◆ Requirement: When you reach the line containing "expected under law, under the principles of a", begin reproducing the material exactly, stop after the line containing "Introduction", and leave out any pictures along the way.

◆ Record set:

____

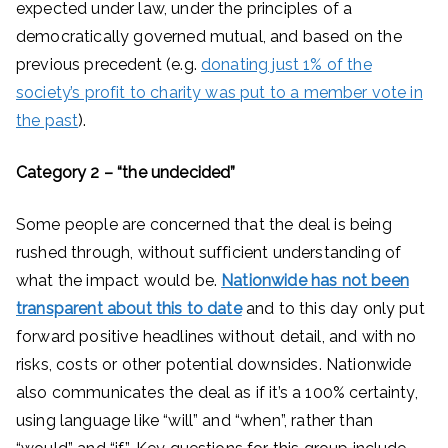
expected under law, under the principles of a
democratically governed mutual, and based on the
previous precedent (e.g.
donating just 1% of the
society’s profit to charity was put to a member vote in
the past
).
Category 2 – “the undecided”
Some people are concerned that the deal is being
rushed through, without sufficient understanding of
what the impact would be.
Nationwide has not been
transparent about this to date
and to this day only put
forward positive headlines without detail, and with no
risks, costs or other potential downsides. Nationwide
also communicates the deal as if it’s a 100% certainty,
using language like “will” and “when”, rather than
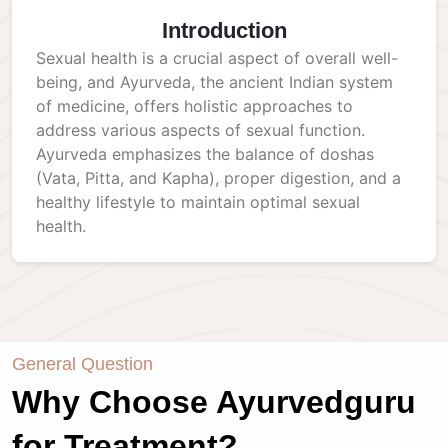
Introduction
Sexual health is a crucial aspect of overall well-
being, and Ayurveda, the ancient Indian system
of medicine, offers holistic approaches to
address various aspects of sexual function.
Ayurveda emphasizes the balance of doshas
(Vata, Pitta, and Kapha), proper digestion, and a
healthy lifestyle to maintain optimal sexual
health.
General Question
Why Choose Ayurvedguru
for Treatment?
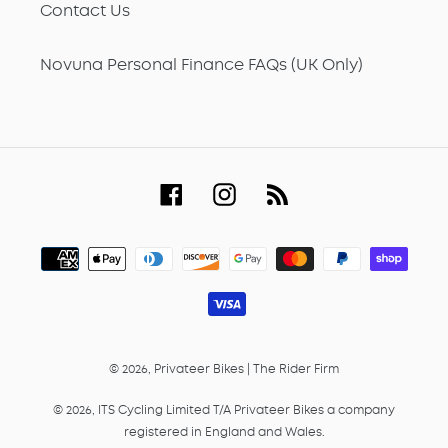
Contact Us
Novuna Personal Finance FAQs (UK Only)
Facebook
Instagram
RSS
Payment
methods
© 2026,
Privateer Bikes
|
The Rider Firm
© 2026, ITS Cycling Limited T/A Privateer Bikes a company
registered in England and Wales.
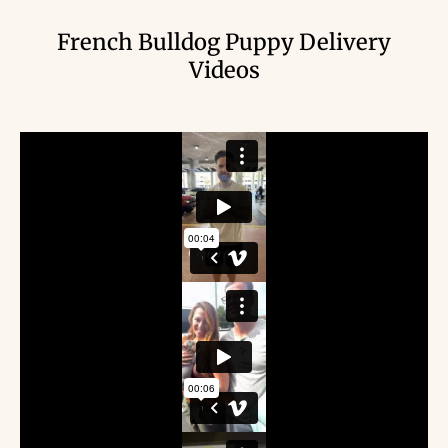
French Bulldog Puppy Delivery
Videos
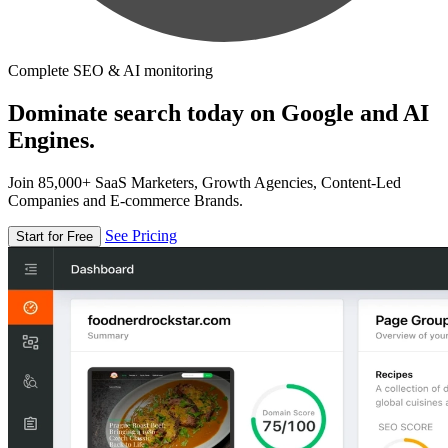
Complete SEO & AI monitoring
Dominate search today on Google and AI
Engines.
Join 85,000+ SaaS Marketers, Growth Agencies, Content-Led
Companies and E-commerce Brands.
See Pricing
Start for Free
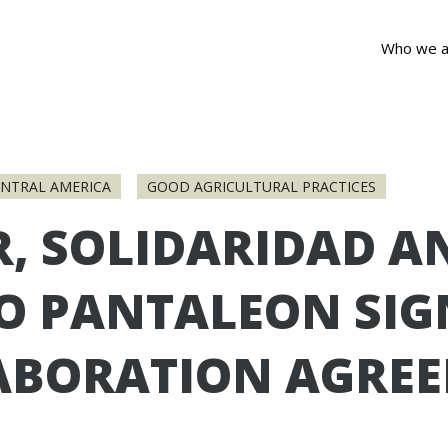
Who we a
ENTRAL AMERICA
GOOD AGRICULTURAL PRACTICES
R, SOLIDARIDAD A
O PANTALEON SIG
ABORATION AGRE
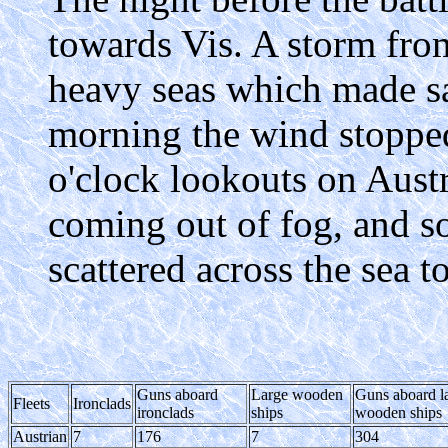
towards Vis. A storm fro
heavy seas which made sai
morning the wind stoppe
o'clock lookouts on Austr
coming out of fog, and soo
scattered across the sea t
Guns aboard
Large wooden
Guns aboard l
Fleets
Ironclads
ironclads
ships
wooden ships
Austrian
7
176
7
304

____

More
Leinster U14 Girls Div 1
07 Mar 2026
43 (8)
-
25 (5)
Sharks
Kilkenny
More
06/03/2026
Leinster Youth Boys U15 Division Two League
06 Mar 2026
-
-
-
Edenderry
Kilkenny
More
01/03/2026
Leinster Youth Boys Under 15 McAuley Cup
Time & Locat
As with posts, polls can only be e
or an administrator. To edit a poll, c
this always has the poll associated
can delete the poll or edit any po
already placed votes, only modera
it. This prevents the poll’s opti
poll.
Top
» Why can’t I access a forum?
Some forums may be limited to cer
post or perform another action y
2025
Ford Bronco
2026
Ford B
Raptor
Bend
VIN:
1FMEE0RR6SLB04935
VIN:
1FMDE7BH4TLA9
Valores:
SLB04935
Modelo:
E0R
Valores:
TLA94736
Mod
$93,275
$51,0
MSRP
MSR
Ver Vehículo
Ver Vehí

____

◆ Output of the task:
expected under law, under the principles of a
democratically governed mutual, and based on the
previous precedent (e.g.
donating just 1% of the
society’s profit to charity was put to a member vote in
the past
).
Category 2 – “the undecided”
Some people are concerned that the deal is being
rushed through, without sufficient understanding of
what the impact would be.
Nationwide has not been
transparent about this to date
and to this day only put
forward positive headlines without detail, and with no
risks, costs or other potential downsides. Nationwide
also communicates the deal as if it’s a 100% certainty,
using language like “will” and “when”, rather than
Introduction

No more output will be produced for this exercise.